Reliability Analysis of Monopile Offshore Wind Turbines: Addressing the foundation

Abstract

Offshore wind turbines (OWTs) are essential for capturing renewable energy from wind in marine environments. However, the reliability of OWT systems, especially their monopile foundations, faces various environmental and operational challenges. This dissertation presents a comprehensive reliabiliity analysis of monopile offshore wind turbine systems, focusing on key failure modes such as scour, fatigue, and soil bearing capacity. Advanced probabilistic methods like First Order Reliability Method (FORM) , Second Order Reliability Method(SORM), and Monte Carlo Simulation(MCS) were used to quantify failure probabilities and assess system reliability. Detailed analyses for scour-related failures, fatigue damage, and soil bearing capacity were conducted using empirical data and modeling techniques. The scour analysis revealed a failure probability of 2.2800%, highlighting the importance of accurate scour depth predictions and effective mitigation strategies. The fatigue analysis showed a significant failure probability of 0.5037%, emphasizing the need for robust material selection and rigorous maintenance schedules.
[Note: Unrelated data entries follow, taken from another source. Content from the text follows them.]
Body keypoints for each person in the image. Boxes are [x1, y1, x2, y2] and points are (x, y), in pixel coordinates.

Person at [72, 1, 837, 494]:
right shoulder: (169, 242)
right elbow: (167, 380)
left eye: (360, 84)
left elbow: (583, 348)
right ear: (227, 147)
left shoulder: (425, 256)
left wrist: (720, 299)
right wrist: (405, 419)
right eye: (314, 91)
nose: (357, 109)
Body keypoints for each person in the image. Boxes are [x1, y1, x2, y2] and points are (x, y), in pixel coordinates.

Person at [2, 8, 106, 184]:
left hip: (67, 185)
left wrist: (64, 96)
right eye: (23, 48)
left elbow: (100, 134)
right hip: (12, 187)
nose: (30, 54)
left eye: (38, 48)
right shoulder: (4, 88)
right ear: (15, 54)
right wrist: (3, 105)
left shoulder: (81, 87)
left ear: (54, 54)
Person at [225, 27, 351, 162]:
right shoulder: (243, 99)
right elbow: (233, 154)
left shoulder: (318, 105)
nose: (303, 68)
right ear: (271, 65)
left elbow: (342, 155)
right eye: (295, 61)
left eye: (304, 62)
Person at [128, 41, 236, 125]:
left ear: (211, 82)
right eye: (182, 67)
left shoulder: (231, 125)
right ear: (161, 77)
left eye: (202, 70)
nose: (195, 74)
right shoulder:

The soil bearing capacity analysis indicated a low failure probability of 0.0268%, underscoring the necessity for thorough geotechnical investigations. Fault Tree Analysis(FTA) and Reliability Block Diagram(RBD) were utilized to identify critical failure modes and evaluate overall system reliability. The FTAs for various components—including the foundation, rotor, blades, nacelle, and control system—provided insights into potential failure mechanisms and their probabilities. The RBD for the control system demonstrated an overall reliability of approximately 98%, indicating high system reliability under normal operating conditions. The overall system reliability was about 93%. The findings suggest several strategies to enhance the reliability of OWT systems, such as implementing advanced monitoring systems, optimizing design and material selection, and adopting proactive maintenance practices. Future research directions are proposed, focusing on advanced simulation techniques, material science innovations, and long-term performance data collection.